Black Magick vol. 2: Awakening II
I was primed to enjoy the setup of “Portland Homicide Detective Who Is Also a Witch” as it was coming from the creative team of Greg Rucka and Nicole Scott. What I got with the first volume was something that ultimately felt a bit too conventional even with its supernatural trappings. It takes a while to get there but vol. 2 is ultimately an improvement on the first. After starting off with a flashback to show witch/detective Rowan Black’s coming-of-age ceremony and how it disrupted her life we jump back to the present day to see how she’s dealing with a new kind of awful. In addition to the growing friction Rowan has with her partner on their current assignment, she finds out that the witch-hunting organization known as Aira may be behind the craziness she and the members of her coven have been dealing with. Aira has its own agenda, though, and it doesn’t have anything to do with the creepy figures that have been hanging around town with their eyes on Rowan.
For much of the volume’s first half, “Black Magick” carries on as the first volume did. Rucka’s professionalism and Scott’s lovely inkwashed art made the experience a pleasant read, but not a particularly memorable one. Then at the halfway point Rowan shoots a running suspect in the middle of the street and Aira’s people make their move in a surprisingly subtle way and things start to get interesting. The fact that this coincides with the introduction of Rowan’s foul-mouthed black cat familiar is probably coincidence. My interest only increased once Aira’s pointman made his intentions clear and we find out just what the creepy people hanging around town are after.

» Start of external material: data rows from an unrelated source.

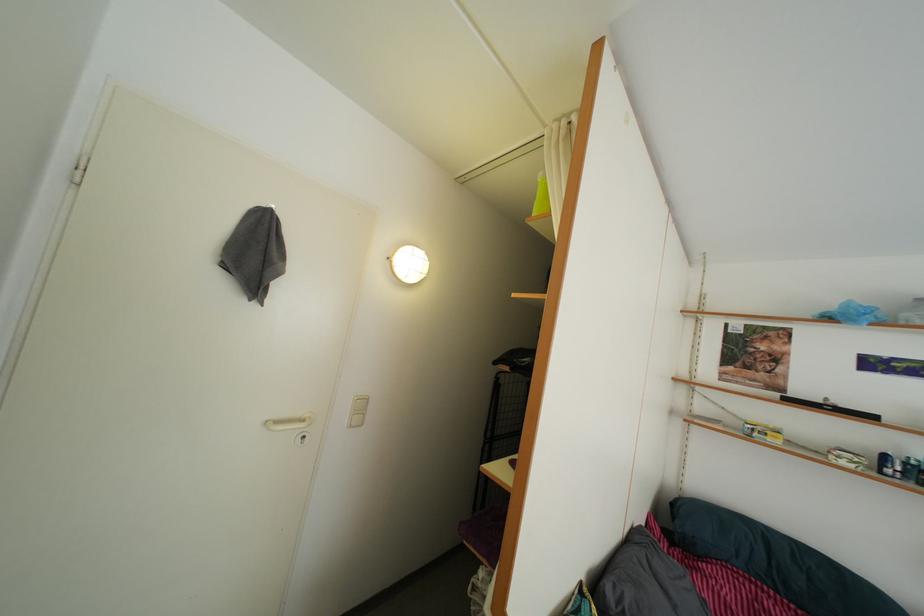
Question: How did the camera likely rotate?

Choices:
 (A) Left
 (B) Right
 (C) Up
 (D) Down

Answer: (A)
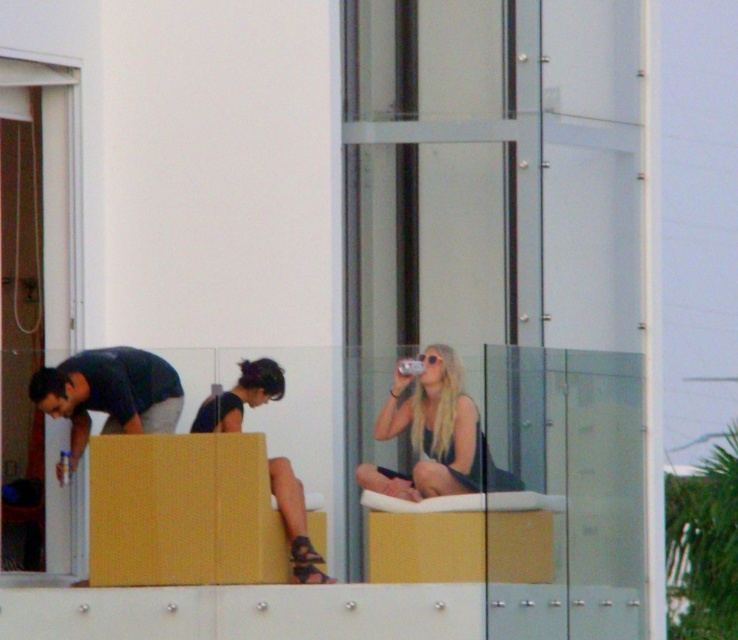
Which of these two, matte black shirt at left or matte black sandals at center, stands taller?

matte black shirt at left

Who is more distant from viewer, (120, 369) or (292, 540)?

The point (120, 369) is more distant.

What are the coordinates of `matte black shirt at left` in the screenshot? It's located at (108, 394).

Does point (424, 477) come behind point (232, 408)?

Yes.

Who is more forward, (x=463, y=417) or (x=272, y=380)?

Point (x=463, y=417) is in front.

I want to click on blonde hair at center, so click(x=434, y=433).

Between blonde hair at center and matte black shirt at left, which one is positioned higher?

Positioned higher is matte black shirt at left.

Which is in front, point (500, 477) or point (179, 384)?

Positioned in front is point (179, 384).

You are a GUI agent. You are given a task and a screenshot of the screen. Output one action in this format:
    pyautogui.click(x=<x>, y=<y>)
    Task: Click on the blonde hair at center
    
    Given the screenshot: What is the action you would take?
    pyautogui.click(x=434, y=433)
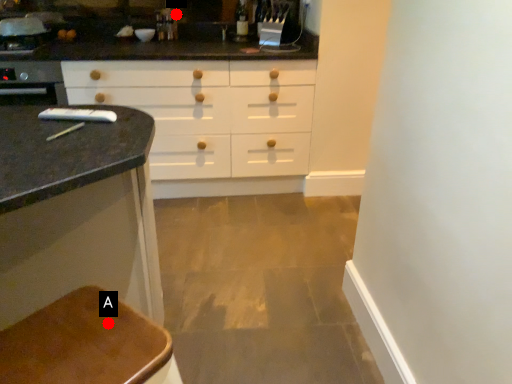
Question: Two points are circled on the image, labeled by A and B beside each circle. Which point appears closest to the camera in this image?

Choices:
 (A) A is closer
 (B) B is closer

Answer: (A)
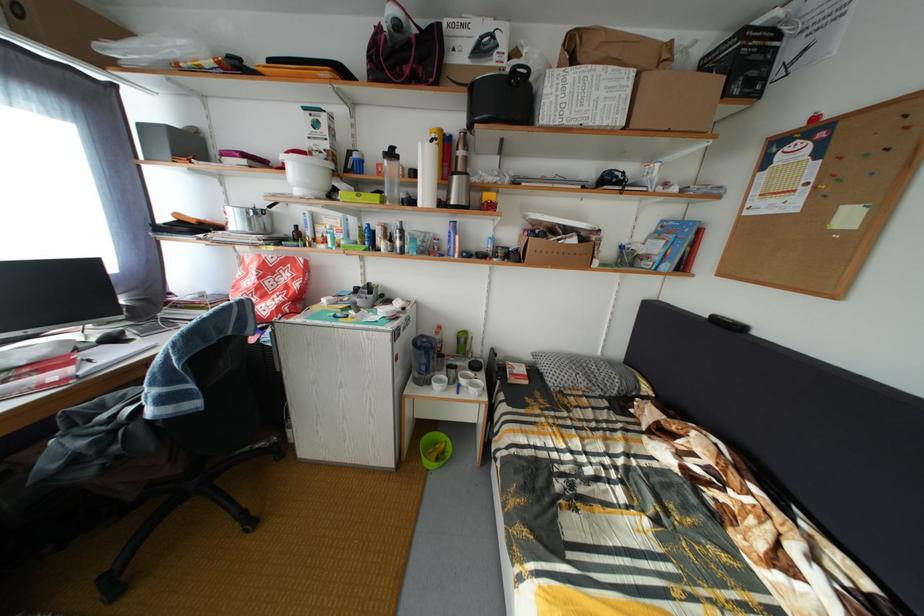
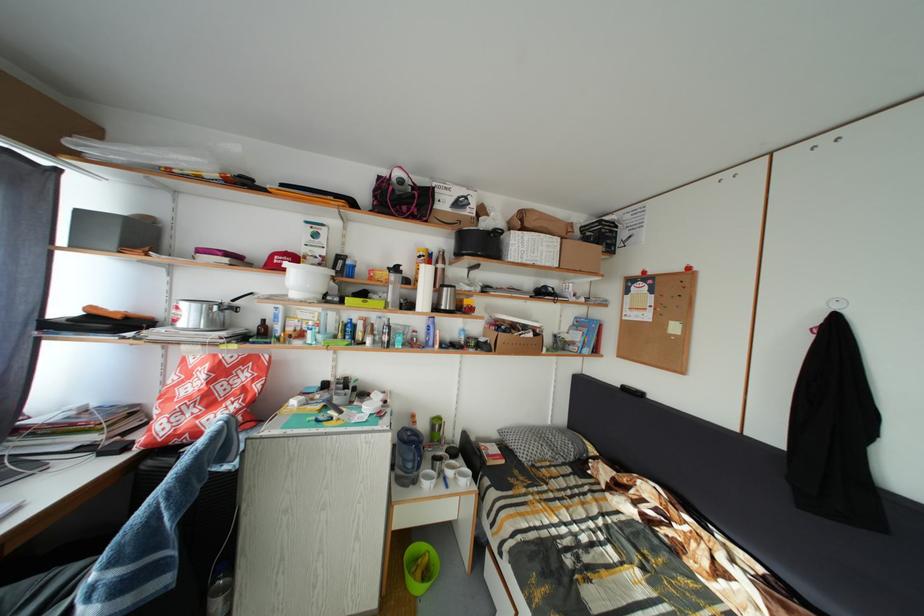
The images are taken continuously from a first-person perspective. In which direction are you moving?

The cameraman moved toward left, backward.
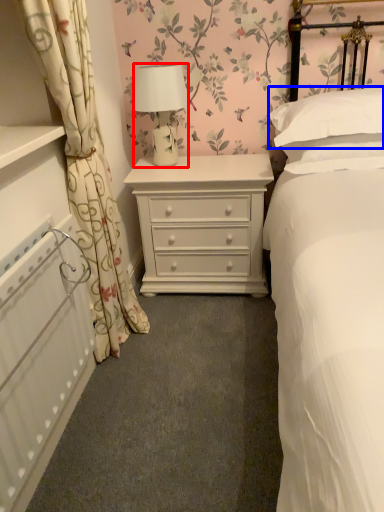
Question: Which point is further to the camera, lamp (highlighted by a red box) or pillow (highlighted by a blue box)?

Choices:
 (A) lamp
 (B) pillow

Answer: (A)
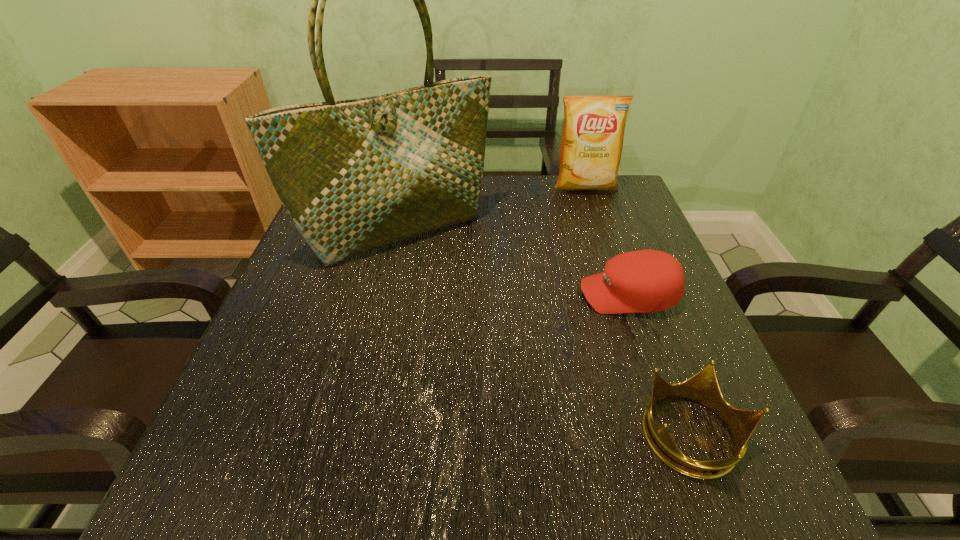
At what (x,y) coordinates should I click in order to perform the action: click on the leftmost object. Please return your answer as a coordinate pair (x, y). The image size is (960, 540). Looking at the image, I should click on (355, 175).

Where is `shopping bag`? shopping bag is located at coordinates (355, 175).

Where is `crisp (potato chip)`? The image size is (960, 540). crisp (potato chip) is located at coordinates (593, 132).

This screenshot has height=540, width=960. Identify the location of the farthest object. point(593,132).

Where is `cap`? cap is located at coordinates (644, 281).

The height and width of the screenshot is (540, 960). I want to click on the nearest object, so click(703, 387).

Identify the location of vacant space situated 0.100m on the back of the second farthest object. (412, 179).

At what (x,y) coordinates should I click in order to perform the action: click on vacant region located 0.200m on the front-facing side of the farthest object. Please return your answer as a coordinate pair (x, y). Looking at the image, I should click on (605, 242).

This screenshot has width=960, height=540. Find the location of `free space located on the front-facing side of the cap`. free space located on the front-facing side of the cap is located at coordinates (504, 295).

Image resolution: width=960 pixels, height=540 pixels. Identify the location of vacant point located 0.050m on the front-facing side of the cap. (554, 295).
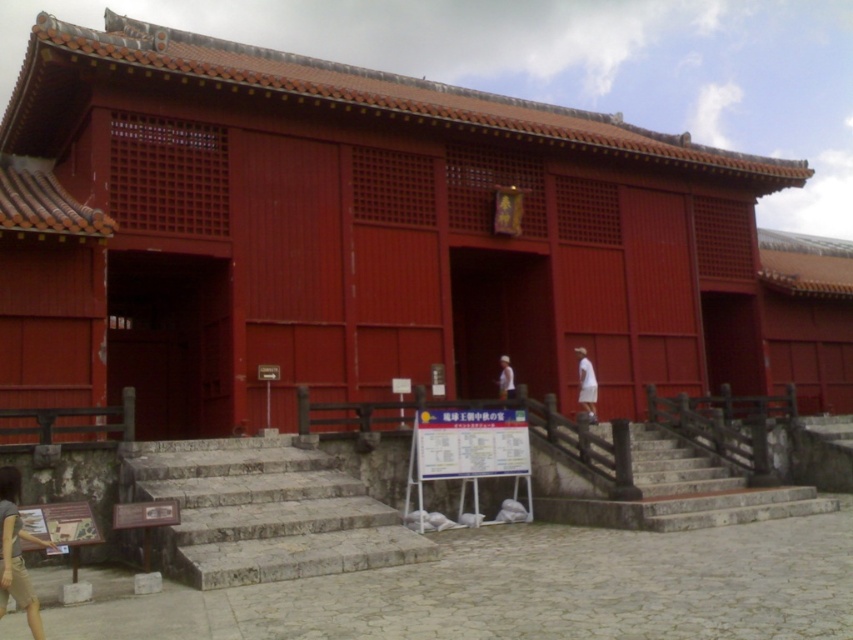
Which is more to the right, light brown fabric shorts at lower left or white fabric at right?

white fabric at right

Is the position of light brown fabric shorts at lower left more distant than that of white fabric at right?

That is False.

You are a GUI agent. You are given a task and a screenshot of the screen. Output one action in this format:
    pyautogui.click(x=<x>, y=<y>)
    Task: Click on the light brown fabric shorts at lower left
    The width and height of the screenshot is (853, 640).
    Given the screenshot: What is the action you would take?
    pyautogui.click(x=15, y=552)

Locate an element on the screen. This screenshot has height=640, width=853. light brown fabric shorts at lower left is located at coordinates (15, 552).

Looking at this image, is gray stone stairs at lower left below white fabric shirt at center?

Correct, gray stone stairs at lower left is located below white fabric shirt at center.

Is gray stone stairs at lower left behind white fabric shirt at center?

That is False.

This screenshot has height=640, width=853. Identify the location of gray stone stairs at lower left. (263, 513).

The width and height of the screenshot is (853, 640). In order to click on gray stone stairs at lower left in this screenshot , I will do `click(263, 513)`.

Which of these two, stone/stained at center or white fabric shirt at center, stands shorter?

With less height is white fabric shirt at center.

Is point (538, 458) less distant than point (502, 392)?

Yes, point (538, 458) is in front of point (502, 392).

Which is behind, point (680, 468) or point (498, 392)?

Point (498, 392)

Locate an element on the screen. stone/stained at center is located at coordinates (663, 490).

I was honestly invested enough in the goings-on that when I got to the last-page reveal of issue ten that I was relieved to find out that this volume collected the eleventh issue as well. (Yeah, I know that sounds silly but for some reason I thought that this volume only collected issues 6-10.) So while this series isn’t on par with its creators’ best work, I can at least see how it might find its way there after this volume.